# Start of Task data
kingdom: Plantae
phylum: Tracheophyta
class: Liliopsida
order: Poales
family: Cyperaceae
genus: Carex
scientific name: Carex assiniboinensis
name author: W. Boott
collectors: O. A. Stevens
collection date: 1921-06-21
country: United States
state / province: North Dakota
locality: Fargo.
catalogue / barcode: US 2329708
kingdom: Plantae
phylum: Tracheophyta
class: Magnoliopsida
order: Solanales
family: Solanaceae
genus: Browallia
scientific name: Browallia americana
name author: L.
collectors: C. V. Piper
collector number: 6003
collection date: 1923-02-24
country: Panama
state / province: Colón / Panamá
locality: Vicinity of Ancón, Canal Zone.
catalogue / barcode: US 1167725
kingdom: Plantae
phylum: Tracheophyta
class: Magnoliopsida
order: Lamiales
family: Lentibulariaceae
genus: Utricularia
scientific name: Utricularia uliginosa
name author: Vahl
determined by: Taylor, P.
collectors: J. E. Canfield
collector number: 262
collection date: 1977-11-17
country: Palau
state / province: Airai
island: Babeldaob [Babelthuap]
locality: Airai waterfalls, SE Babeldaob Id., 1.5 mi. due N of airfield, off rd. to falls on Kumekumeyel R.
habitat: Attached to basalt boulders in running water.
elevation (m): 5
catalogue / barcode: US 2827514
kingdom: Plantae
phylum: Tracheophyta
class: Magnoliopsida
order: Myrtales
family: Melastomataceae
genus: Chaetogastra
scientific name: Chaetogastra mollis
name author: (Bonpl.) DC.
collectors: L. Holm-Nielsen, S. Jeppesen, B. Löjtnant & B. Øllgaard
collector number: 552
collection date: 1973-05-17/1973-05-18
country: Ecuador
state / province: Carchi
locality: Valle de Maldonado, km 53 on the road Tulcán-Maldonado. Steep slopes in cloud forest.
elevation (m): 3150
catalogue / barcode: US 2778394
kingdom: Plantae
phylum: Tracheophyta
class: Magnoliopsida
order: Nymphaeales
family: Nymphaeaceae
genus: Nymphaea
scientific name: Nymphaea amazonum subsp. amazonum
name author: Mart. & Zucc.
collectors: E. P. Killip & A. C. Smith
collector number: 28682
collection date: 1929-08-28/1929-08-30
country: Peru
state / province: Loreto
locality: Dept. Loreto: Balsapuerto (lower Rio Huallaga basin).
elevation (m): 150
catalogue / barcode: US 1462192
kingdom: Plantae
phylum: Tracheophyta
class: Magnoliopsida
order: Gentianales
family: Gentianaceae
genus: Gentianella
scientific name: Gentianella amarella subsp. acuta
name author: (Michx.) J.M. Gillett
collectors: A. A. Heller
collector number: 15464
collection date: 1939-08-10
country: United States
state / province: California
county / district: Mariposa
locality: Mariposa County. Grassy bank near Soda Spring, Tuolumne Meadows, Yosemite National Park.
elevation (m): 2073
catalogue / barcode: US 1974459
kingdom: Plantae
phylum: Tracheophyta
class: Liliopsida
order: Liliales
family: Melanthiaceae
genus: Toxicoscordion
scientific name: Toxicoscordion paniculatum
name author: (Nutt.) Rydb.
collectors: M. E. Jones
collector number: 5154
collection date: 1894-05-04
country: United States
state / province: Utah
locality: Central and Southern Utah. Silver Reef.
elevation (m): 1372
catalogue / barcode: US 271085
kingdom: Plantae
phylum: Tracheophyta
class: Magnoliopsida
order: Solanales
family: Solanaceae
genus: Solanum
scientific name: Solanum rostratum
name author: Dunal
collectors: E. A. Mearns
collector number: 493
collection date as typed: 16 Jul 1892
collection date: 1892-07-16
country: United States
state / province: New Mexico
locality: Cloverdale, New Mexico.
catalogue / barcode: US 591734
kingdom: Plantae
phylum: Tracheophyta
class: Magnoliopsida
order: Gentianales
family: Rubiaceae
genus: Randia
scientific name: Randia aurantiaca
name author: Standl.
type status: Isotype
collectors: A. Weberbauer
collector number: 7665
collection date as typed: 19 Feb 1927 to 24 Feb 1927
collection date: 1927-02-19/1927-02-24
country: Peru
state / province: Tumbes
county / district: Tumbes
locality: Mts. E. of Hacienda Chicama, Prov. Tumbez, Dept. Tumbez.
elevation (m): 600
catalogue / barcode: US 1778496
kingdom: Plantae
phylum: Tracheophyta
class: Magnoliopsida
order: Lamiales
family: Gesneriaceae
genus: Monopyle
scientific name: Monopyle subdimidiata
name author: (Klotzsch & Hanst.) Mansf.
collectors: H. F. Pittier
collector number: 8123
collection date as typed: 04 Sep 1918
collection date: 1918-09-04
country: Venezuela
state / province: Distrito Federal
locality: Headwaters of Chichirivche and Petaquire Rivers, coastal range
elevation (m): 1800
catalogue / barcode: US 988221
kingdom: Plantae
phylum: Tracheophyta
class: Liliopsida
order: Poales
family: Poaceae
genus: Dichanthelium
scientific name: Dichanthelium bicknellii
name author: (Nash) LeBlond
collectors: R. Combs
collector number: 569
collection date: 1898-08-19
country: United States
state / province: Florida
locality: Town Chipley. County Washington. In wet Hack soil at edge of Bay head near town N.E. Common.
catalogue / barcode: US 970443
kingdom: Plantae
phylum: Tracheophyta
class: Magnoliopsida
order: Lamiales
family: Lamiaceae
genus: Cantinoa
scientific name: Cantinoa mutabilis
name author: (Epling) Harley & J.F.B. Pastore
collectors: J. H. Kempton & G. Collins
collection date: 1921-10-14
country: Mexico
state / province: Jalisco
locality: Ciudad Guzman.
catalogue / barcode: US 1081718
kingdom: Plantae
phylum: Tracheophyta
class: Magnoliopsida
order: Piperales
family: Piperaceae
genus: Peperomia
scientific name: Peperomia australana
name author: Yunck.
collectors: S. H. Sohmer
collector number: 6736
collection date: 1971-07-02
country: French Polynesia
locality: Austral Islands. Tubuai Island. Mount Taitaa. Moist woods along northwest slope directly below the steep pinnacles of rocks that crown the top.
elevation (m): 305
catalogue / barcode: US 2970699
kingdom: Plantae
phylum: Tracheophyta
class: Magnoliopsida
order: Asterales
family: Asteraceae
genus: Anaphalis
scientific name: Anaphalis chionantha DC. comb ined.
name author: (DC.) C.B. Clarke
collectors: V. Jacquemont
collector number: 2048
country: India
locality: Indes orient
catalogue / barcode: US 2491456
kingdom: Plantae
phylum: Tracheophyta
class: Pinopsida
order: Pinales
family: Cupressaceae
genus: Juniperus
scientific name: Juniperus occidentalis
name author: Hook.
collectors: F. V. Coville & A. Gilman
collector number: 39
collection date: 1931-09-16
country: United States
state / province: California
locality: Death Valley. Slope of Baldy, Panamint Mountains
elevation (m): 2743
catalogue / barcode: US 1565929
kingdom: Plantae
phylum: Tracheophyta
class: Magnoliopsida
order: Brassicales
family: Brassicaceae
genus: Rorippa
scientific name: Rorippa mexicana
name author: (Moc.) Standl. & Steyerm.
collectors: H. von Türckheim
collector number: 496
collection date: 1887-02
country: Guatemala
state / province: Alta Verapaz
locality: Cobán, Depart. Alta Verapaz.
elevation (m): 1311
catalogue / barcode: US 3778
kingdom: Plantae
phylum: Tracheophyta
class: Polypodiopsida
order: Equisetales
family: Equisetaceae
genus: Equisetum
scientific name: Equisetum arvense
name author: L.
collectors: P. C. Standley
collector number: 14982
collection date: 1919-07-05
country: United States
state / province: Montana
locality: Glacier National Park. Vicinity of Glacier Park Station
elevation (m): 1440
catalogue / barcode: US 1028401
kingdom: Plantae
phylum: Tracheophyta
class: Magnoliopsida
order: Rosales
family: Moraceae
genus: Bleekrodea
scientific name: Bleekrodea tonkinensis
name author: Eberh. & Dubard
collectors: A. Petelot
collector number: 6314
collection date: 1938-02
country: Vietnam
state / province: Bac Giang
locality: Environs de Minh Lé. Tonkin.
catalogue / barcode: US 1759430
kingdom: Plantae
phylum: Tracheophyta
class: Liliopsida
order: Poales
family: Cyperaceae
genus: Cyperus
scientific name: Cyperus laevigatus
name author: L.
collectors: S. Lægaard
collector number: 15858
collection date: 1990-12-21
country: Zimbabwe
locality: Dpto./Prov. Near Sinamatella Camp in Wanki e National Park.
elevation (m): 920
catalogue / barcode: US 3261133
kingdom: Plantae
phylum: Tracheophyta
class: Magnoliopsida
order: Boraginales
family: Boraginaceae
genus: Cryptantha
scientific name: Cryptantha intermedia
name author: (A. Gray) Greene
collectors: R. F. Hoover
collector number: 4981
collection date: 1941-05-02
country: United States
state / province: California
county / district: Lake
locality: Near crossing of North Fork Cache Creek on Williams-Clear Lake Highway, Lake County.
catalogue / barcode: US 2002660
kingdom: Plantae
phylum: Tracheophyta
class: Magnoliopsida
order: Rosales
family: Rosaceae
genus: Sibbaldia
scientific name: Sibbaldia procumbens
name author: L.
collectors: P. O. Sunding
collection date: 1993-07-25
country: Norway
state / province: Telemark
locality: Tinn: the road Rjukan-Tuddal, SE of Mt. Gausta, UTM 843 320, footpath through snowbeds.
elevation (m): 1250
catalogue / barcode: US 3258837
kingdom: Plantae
# End of Task data
• _Exercise brief_
Quote everything in the listing from the line containing "collection date: 1921-06-21" down to the line containing "locality: Airai waterfalls, SE", with both of those lines included.

• _Result of this exercise_
collection date: 1921-06-21
country: United States
state / province: North Dakota
locality: Fargo.
catalogue / barcode: US 2329708
kingdom: Plantae
phylum: Tracheophyta
class: Magnoliopsida
order: Solanales
family: Solanaceae
genus: Browallia
scientific name: Browallia americana
name author: L.
collectors: C. V. Piper
collector number: 6003
collection date: 1923-02-24
country: Panama
state / province: Colón / Panamá
locality: Vicinity of Ancón, Canal Zone.
catalogue / barcode: US 1167725
kingdom: Plantae
phylum: Tracheophyta
class: Magnoliopsida
order: Lamiales
family: Lentibulariaceae
genus: Utricularia
scientific name: Utricularia uliginosa
name author: Vahl
determined by: Taylor, P.
collectors: J. E. Canfield
collector number: 262
collection date: 1977-11-17
country: Palau
state / province: Airai
island: Babeldaob [Babelthuap]
locality: Airai waterfalls, SE Babeldaob Id., 1.5 mi. due N of airfield, off rd. to falls on Kumekumeyel R.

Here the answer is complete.